Here are some other tidbits from Patriots media availability on Thursday . . . 

Belichick on his scouting report of Bill Belichick the Wesleyan University football player: "Got a long way to go, buddy. Maybe you outta try coaching. Quite a few people told me that, actually. That's probably good advice. I got that from a couple of coaches. Football and lacrosse. 'Got a better career in coaching than you'll have in playing.' "

MORE WHAT THEY'RE SAYING: What they're saying: Long says older guys won't stop moving during lengthy halftime

Devin McCourty on cracking the code to get Belichick to sing your praises: "The key is to make sure you don't get fired each day you come to work. I think that mentality has served me well. Just trying to do my job, and help the younger guys as I've grown older on the team."

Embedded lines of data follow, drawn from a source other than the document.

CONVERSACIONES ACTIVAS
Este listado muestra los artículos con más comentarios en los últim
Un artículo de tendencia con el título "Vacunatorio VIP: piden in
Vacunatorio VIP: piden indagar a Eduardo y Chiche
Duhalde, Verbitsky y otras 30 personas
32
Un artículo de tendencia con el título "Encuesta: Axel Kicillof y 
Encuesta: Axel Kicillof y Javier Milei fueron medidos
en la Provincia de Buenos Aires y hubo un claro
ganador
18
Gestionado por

Tom Brady on encouraging his teammates on the sidelines, particularly when they're behind: "Lotta times I try to tell our team, 'Whatever it takes. Whatever it takes. Don't ever let up. Don't ever let your mind drift to a place where you lose a certain level of belief.' I believe, until the clock runs out, it's never over. I've been in a lot of those situations in my career, and anything can happen. We've been down 11 with two minutes left. We've been down obviously last year in this game by a big margin. You don't want to be in those positions, but if you are, you play until the end."